Kevin Weil, head of the OpenAI Science team, recently stated that just as 2025 will be a year when AI profoundly transforms software engineering, 2026 will become a pivotal moment for breakthroughs in the field of science. Weil pointed out that the latest GPT-5.2 model has already shown remarkable potential in research efficiency, evolving from a simple tool into a "digital brainstorming partner" for researchers.
In the GPQA benchmark test, which measures doctoral-level scientific knowledge, the previous GPT-4 scored only 39%, far below the 70% threshold of human experts; while the updated GPT-5.2 released at the end of last year achieved a high score of 92%. This means AI is now standing at the edge of human capability. Weil believes that within the next year, scientists who do not deeply use AI will miss an excellent opportunity to improve the quality of their thinking and the speed of their research.
To better serve the rigorous scientific community, OpenAI is working on instilling "epistemological humility" into the model. Rather than having AI act as an all-knowing prophet, it should become a modest discussion partner. When scientists present ideas, AI will step in with a "here are some suggestions for reference" attitude, helping researchers uncover potential connections that are difficult for humans to detect by providing interdisciplinary analogies and parallel logical reasoning.

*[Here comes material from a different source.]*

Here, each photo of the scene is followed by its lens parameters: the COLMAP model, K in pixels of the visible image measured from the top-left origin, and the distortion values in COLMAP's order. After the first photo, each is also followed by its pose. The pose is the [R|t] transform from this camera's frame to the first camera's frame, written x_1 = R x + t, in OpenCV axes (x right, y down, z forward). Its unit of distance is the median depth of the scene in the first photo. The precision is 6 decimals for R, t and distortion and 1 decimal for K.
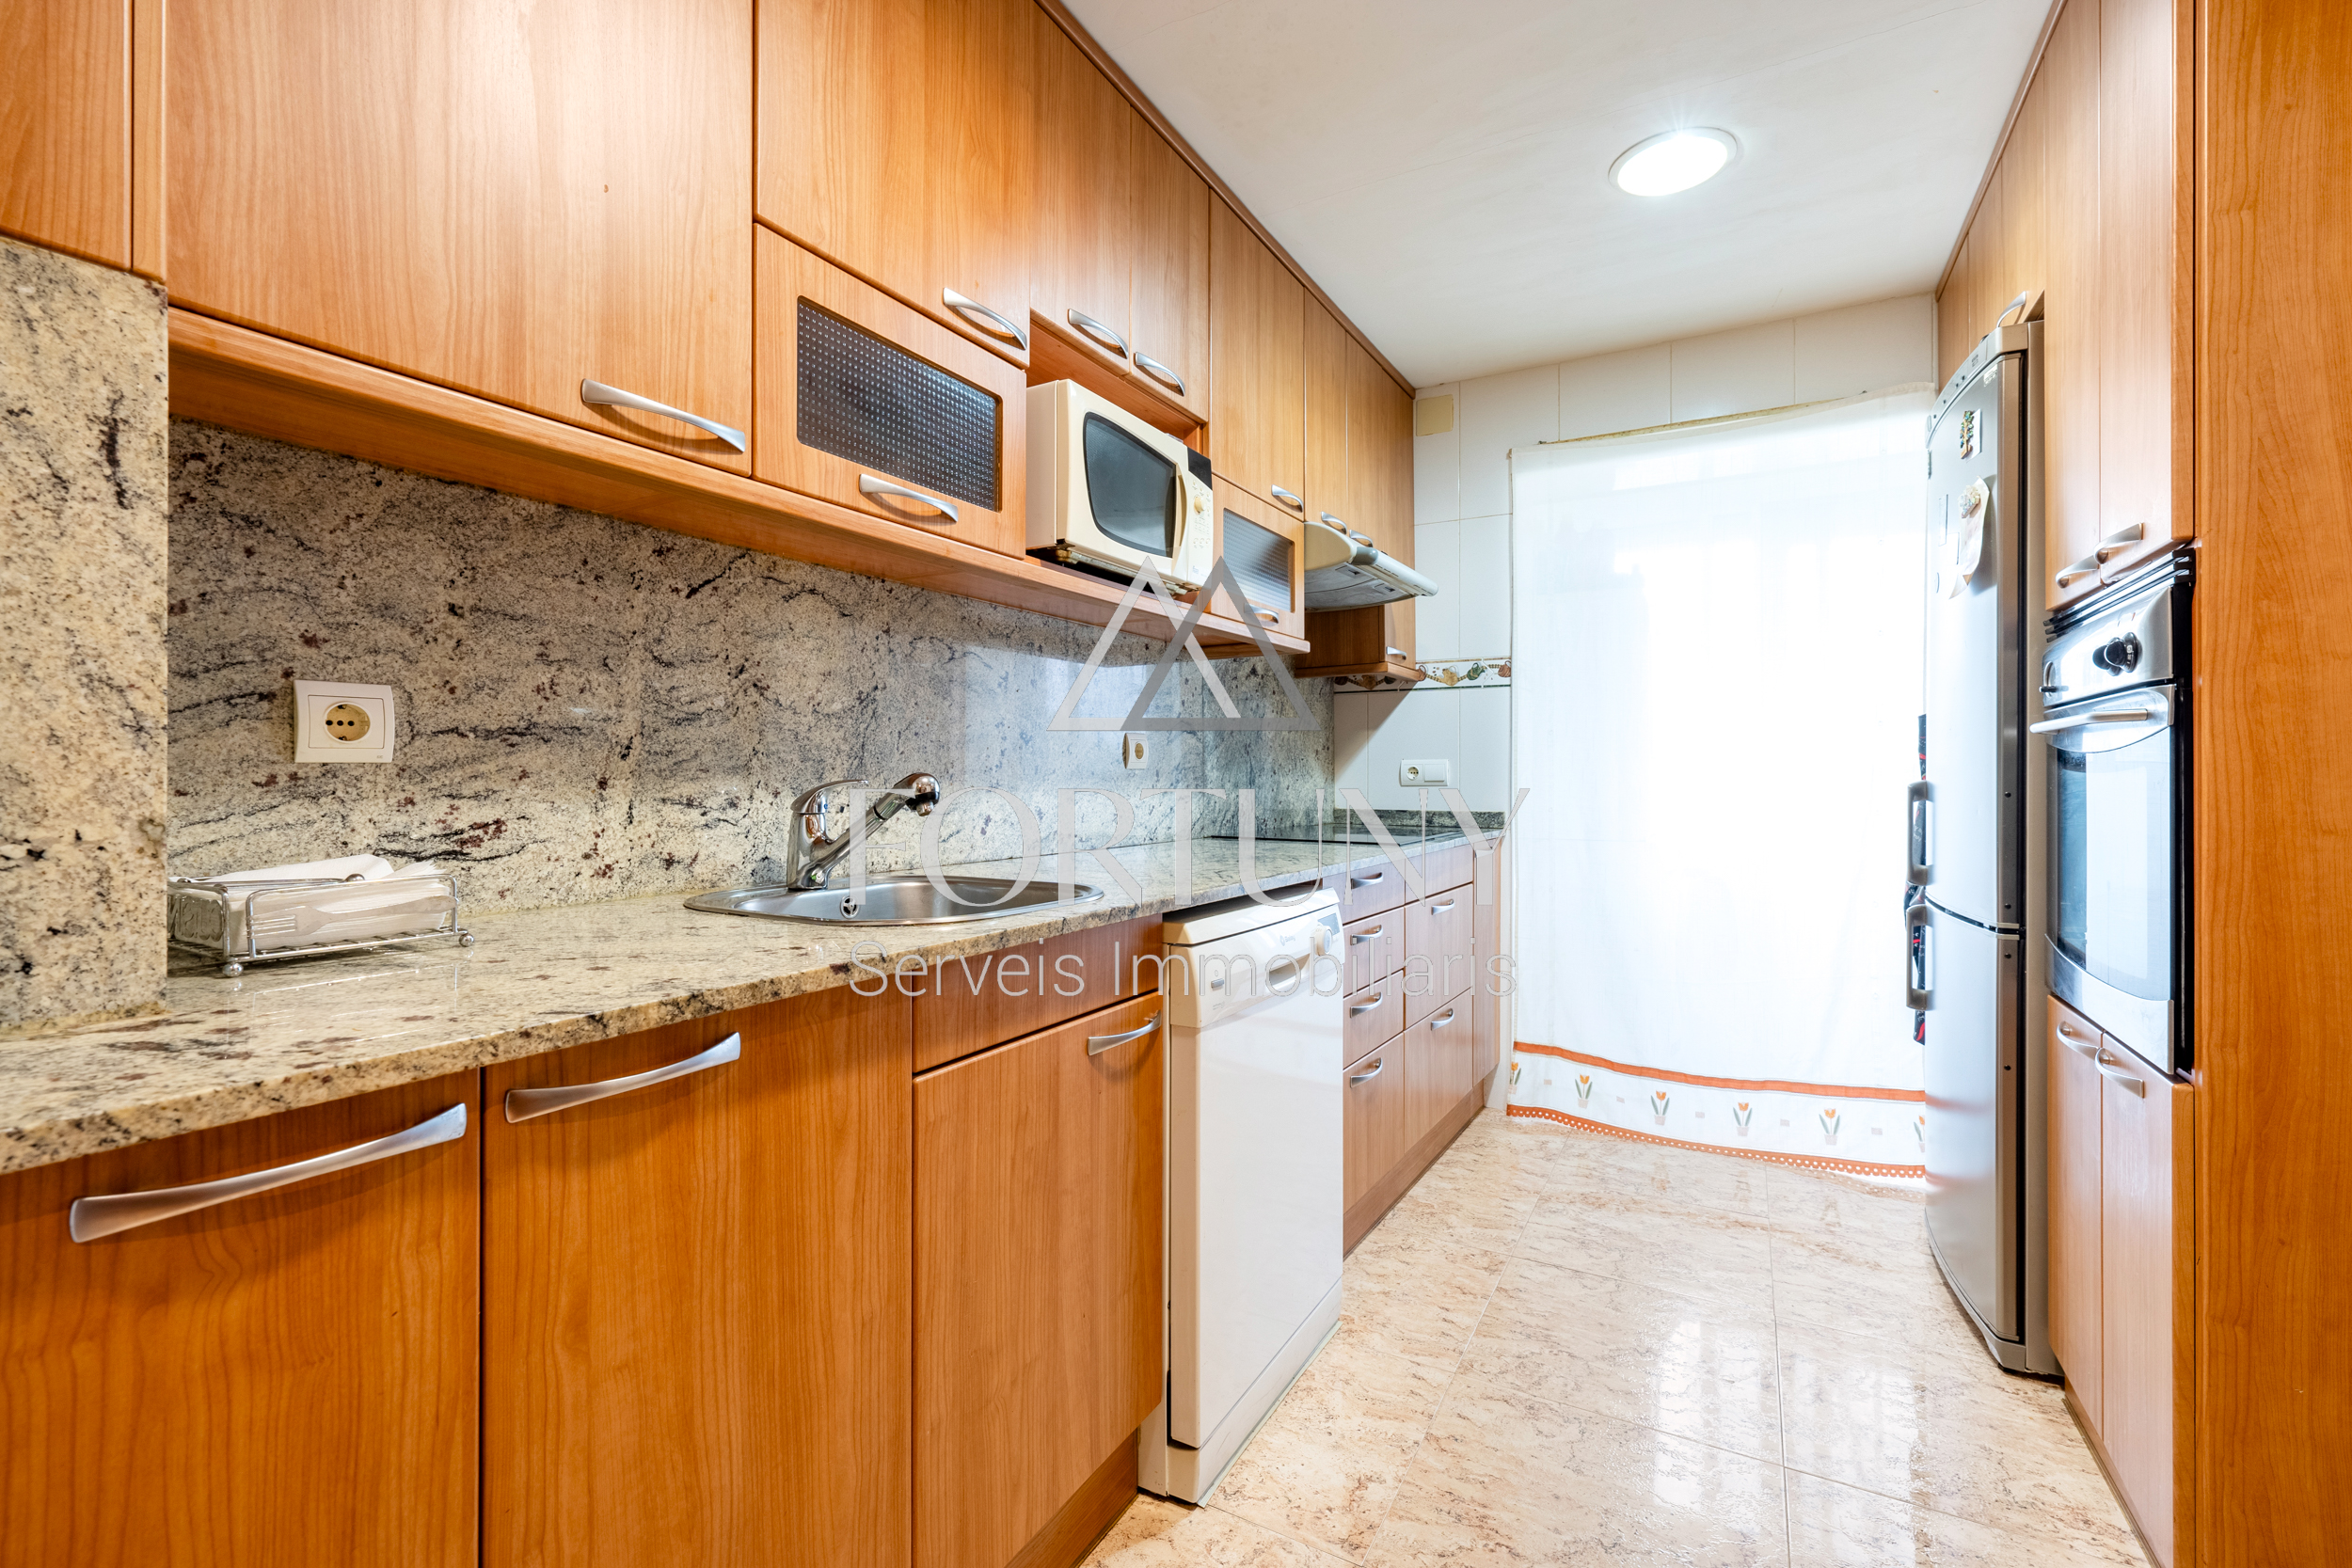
lens RADIAL K [[1007.5, 0, 1176.6], [0, 1007.5, 766.7], [0, 0, 1]] dist [0.000871, 0.000070]
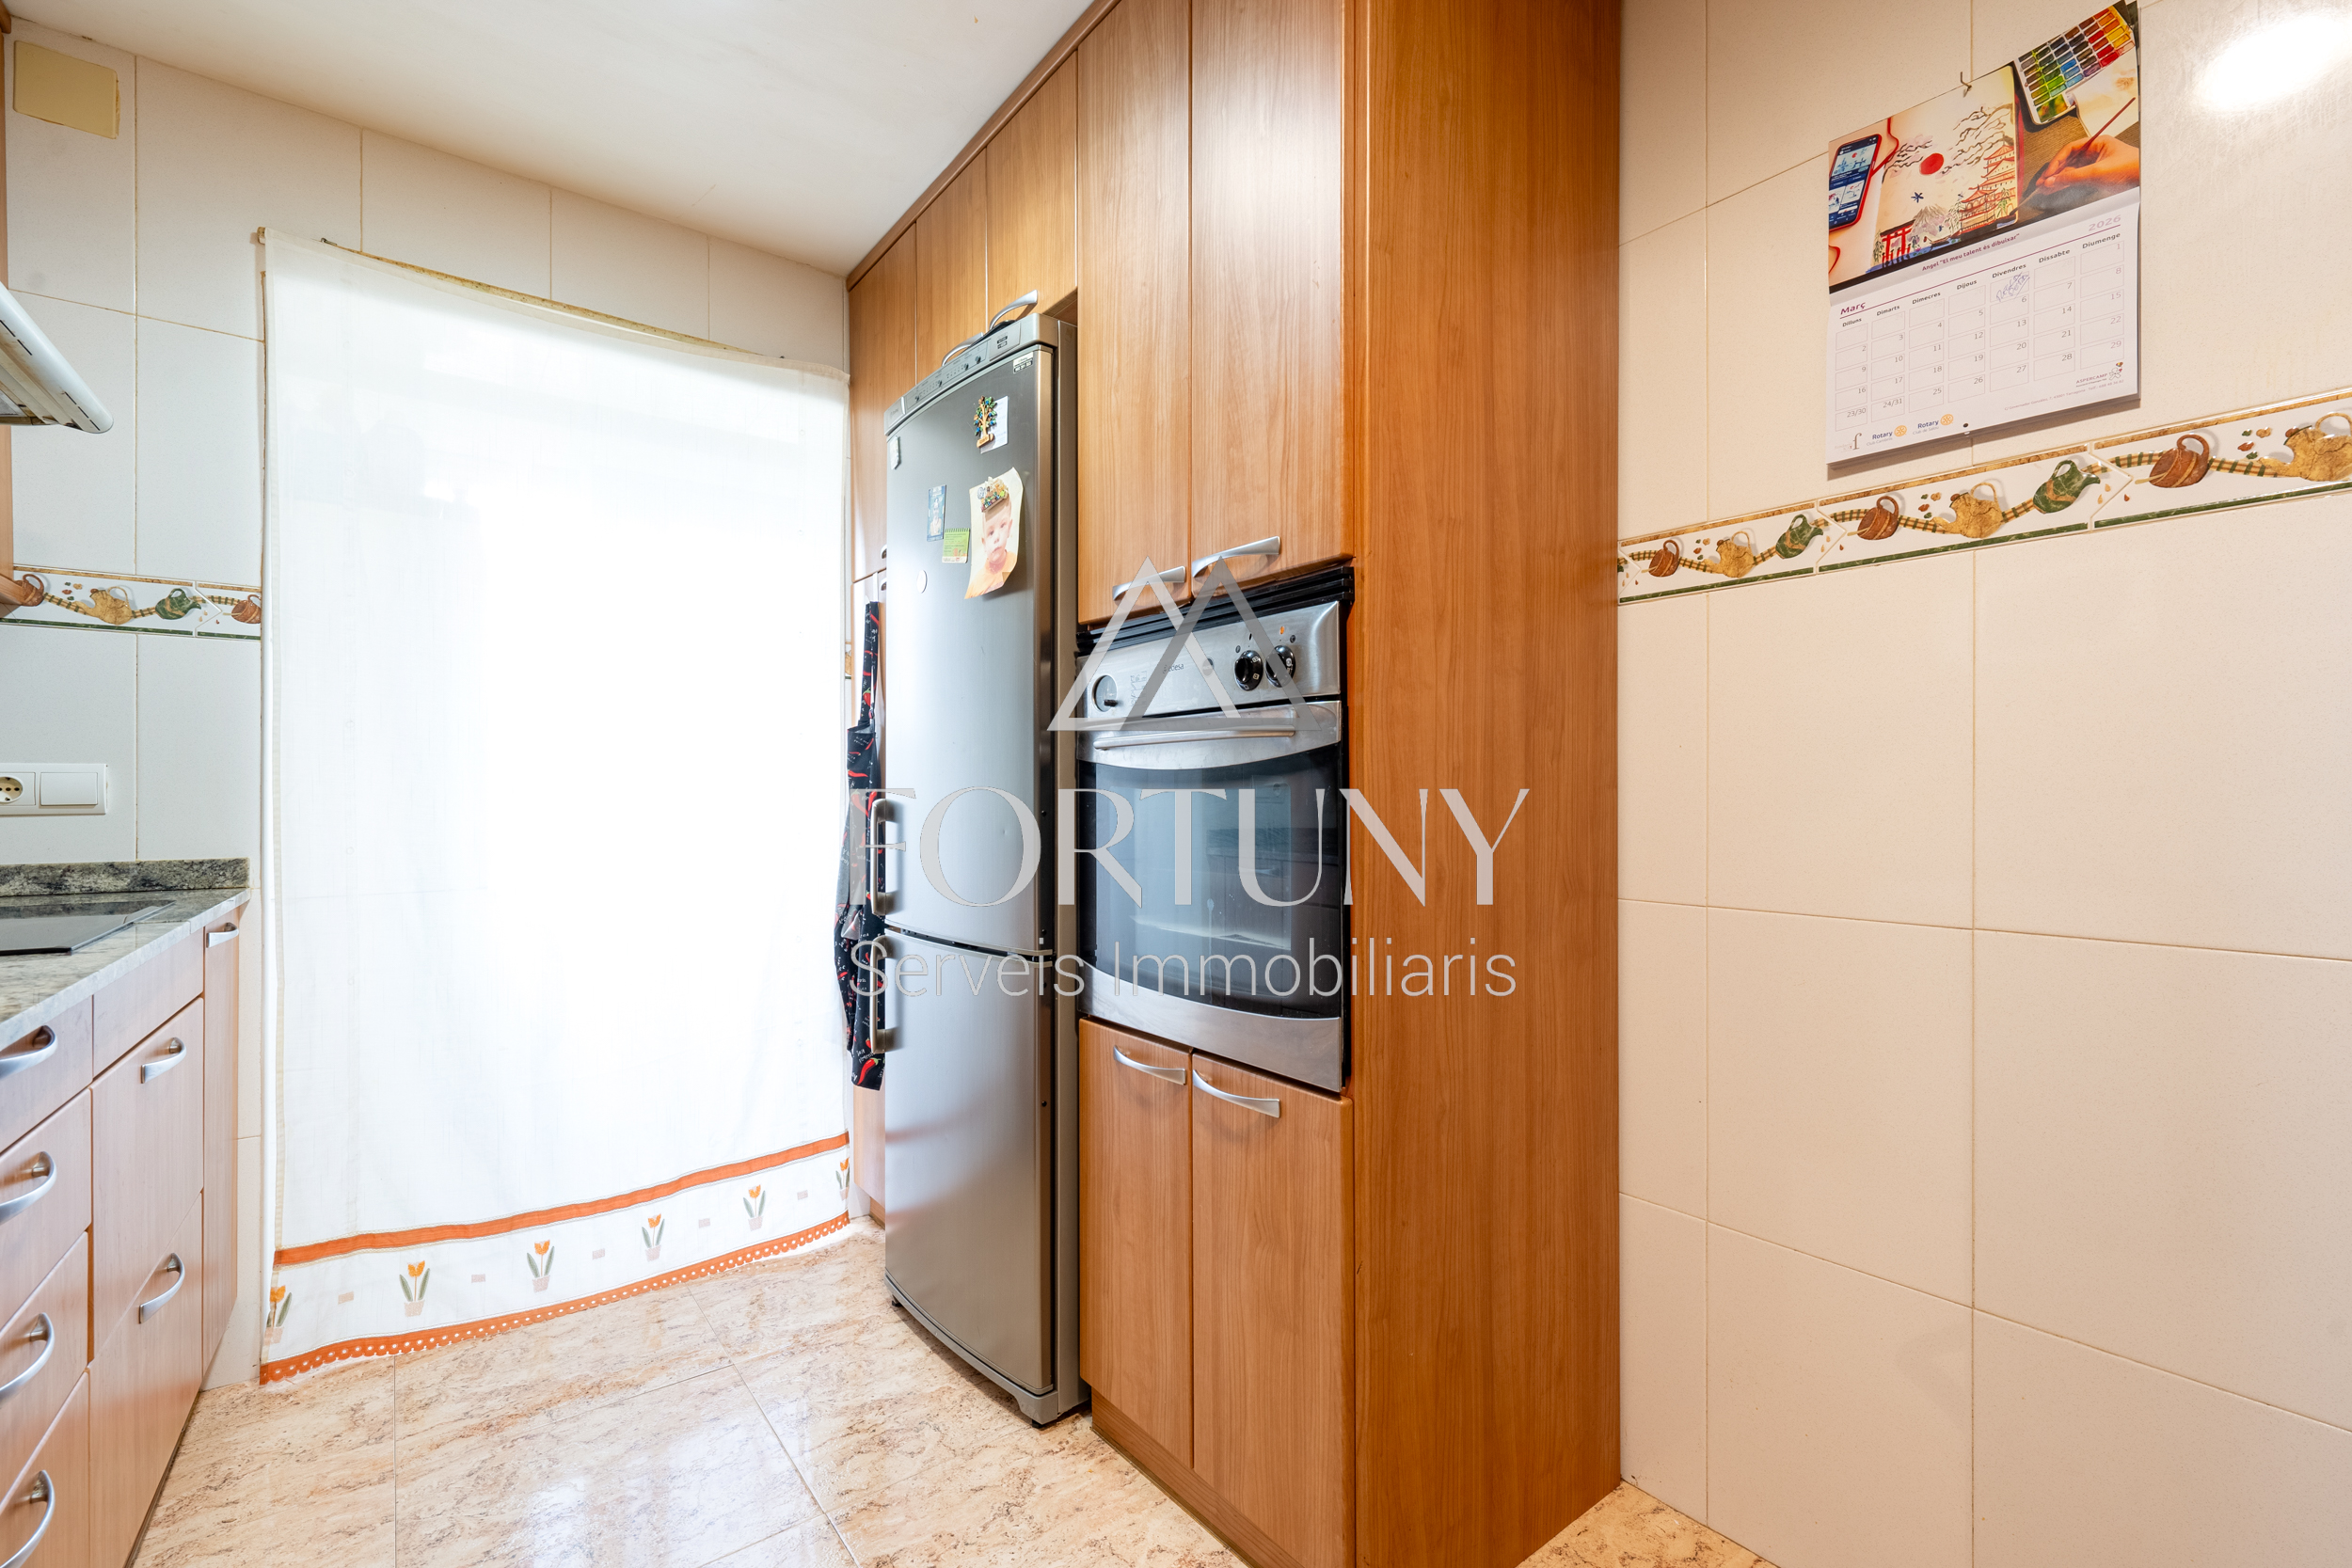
lens RADIAL K [[1019.7, 0, 1173.1], [0, 1019.7, 796.2], [0, 0, 1]] dist [0.001969, 0.000286]
pose [[0.392992, -0.001099, 0.919541, -0.002234], [-0.006935, 0.999967, 0.004160, 0.004609], [-0.919516, -0.008012, 0.392972, 0.344699]]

Despite previous controversies involving OpenAI executives over misreporting AI solving mathematical problems, Weil expressed a more practical view in his latest interview: the core mission of AI is not to replace Einstein, but to help humanity stand on the shoulders of giants by digesting all academic papers from the past 30 years, accelerating the process of scientific discovery.
Key Points:
🧪 OpenAI predicts 2026 will be the breakout year for AI in scientific research, and scientists who do not use AI will be at a disadvantage in the research competition.
📈 GPT-5.2 achieved a high score of 92% in advanced scientific knowledge tests, with performance significantly surpassing the human expert benchmark.
🤝 The focus of development has shifted toward "humble AI," aiming to make the model a supportive training partner for scientists, rather than a tutor who provides absolute answers.